Even if a portion of Bauer’s suspension is overturned, it’s going to cost the Dodgers money against the competitive balance tax figure. What’s perhaps worrisome is that Bauer is being represented by the same lawyer as actor Danny Masterson, who just saw his rape case declared a mistrial (a retrial has been rescheduled for March 27).
The court of law can alter MLB commissioner Rob Manfred’s punishment for Bauer, which was the largest non-lifetime ban in the history of the league.
Are the Dodgers really not spending in fear of Trevor Bauer’s suspension being overturned?
"“For Bauer, $60 million is at stake. For the Dodgers, perhaps $100 million is at stake, more than enough to sway the course of the team this winter.“It is not the only factor, but it is an important one.

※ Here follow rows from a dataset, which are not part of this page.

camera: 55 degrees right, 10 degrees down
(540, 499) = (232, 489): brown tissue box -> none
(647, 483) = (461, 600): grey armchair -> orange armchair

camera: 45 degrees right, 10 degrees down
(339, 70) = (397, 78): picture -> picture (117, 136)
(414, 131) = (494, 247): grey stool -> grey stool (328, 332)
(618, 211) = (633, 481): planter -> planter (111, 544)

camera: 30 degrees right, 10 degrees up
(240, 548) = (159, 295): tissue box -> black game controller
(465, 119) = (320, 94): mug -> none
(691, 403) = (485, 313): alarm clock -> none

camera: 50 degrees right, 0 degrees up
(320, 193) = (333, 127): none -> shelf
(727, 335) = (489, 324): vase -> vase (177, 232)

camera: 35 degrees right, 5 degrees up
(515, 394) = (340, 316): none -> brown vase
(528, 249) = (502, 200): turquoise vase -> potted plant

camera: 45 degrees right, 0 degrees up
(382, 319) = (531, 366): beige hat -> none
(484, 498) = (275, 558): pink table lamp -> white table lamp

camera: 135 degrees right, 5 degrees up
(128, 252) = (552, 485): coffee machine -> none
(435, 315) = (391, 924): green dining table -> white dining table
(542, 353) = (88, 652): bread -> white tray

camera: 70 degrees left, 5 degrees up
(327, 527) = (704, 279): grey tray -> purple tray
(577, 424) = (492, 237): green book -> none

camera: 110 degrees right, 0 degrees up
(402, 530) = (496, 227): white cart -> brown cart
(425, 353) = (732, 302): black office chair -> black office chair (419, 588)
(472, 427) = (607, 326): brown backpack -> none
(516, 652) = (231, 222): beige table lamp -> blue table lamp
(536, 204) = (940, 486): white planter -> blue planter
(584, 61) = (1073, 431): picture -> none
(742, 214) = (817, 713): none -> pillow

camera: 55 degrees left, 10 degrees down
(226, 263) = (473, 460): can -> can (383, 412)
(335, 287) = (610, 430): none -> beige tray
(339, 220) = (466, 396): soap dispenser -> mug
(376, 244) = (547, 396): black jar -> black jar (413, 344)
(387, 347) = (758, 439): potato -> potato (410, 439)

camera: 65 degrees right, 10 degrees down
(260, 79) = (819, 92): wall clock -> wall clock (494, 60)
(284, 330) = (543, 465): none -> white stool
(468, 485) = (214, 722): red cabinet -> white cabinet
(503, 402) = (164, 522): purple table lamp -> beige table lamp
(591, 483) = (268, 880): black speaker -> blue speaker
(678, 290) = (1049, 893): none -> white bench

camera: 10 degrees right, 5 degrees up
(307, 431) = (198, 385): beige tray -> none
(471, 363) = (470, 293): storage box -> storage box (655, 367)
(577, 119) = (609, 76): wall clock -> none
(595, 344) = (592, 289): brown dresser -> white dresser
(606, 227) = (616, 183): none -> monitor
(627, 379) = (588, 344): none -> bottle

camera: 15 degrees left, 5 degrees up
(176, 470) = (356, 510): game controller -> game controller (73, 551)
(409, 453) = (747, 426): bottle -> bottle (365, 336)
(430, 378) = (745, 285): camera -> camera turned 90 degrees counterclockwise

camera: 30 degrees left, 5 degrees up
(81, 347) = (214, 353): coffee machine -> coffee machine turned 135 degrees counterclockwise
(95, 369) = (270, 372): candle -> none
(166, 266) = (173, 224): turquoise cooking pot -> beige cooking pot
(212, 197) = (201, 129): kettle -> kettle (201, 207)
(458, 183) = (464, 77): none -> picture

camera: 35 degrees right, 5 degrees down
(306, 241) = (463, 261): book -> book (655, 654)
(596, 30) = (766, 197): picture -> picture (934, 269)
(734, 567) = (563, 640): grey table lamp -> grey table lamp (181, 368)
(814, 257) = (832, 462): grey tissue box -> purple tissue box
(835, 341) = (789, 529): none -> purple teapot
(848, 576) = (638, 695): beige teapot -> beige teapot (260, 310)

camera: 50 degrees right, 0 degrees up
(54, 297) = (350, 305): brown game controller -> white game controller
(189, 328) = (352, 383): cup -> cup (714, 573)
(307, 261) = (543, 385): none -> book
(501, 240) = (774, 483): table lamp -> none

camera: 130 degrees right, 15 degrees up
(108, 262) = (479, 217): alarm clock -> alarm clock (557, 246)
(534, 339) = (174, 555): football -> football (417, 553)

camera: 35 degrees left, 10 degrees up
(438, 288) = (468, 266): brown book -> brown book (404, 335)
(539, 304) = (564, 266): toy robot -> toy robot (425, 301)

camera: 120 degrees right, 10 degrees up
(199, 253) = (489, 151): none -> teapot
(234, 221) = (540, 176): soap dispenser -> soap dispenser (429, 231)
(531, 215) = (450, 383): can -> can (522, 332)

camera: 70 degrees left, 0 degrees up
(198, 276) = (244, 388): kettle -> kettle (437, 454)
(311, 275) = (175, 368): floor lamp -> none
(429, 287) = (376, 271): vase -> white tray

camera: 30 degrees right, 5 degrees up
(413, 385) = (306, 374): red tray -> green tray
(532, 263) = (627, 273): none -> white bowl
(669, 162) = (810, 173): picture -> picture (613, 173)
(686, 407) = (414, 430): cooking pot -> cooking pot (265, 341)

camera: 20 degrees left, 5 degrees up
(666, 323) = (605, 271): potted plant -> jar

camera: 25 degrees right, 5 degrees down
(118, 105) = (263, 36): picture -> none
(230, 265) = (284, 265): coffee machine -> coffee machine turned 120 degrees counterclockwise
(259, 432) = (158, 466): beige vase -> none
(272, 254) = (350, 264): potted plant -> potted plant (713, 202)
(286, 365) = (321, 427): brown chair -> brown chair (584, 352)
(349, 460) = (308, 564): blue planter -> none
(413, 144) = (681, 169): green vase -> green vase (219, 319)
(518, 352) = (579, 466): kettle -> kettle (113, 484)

Every business prefers cost certainty, and on that score, the Dodgers are no different than any other local company with a balance sheet.“So the amount the Dodgers might owe Bauer is capped at $60 million. However, the Dodgers also are liable for luxury taxes associated with his salary.“For the 2022 season, that could be an additional $18 million, if the league and the union decide to assess the tax retroactively. For the 2023 season, that could be $19 million if Bauer’s salary alone put the Dodgers over the tax threshold, even more if the payroll rose and taxes were assessed at more punitive levels.”"
With about $190 million committed to their 2023 competitive balance tax totals for next season, it would appear as if the Dodgers are operating in such a manner, especially taking into consideration they had no problem letting all of Justin Turner, Cody Bellinger, Tyler Anderson, Andrew Heaney, Tommy Kahnle and Chris Martin, with only Turner still possessing a possibility to return.
Fans have claimed the “excuses” being used aren’t sufficient. Since when are the Dodgers a team that prioritizes prospects over proven talent? Since when do the Dodgers (or any team) opt to not get better in fear of a certain blockbuster move not being “welcomed” (which has been a big discussion surrounding Carlos Correa)?
There’s certainly a desire for the Dodgers to reset their payroll to lessen the luxury tax hit. It’s not an uncommon thing for big market teams to do. But it’s a bit shocking they’re standing pat with a roster that’s clearly way worse than it’s been the last few years because of something that may not end up even affecting them. And even if it did, the Dodgers have led MLB in attendance since 2013.
Losing a few million should they end up owing Bauer and the league would hardly be a hit to them. So what’s going on here?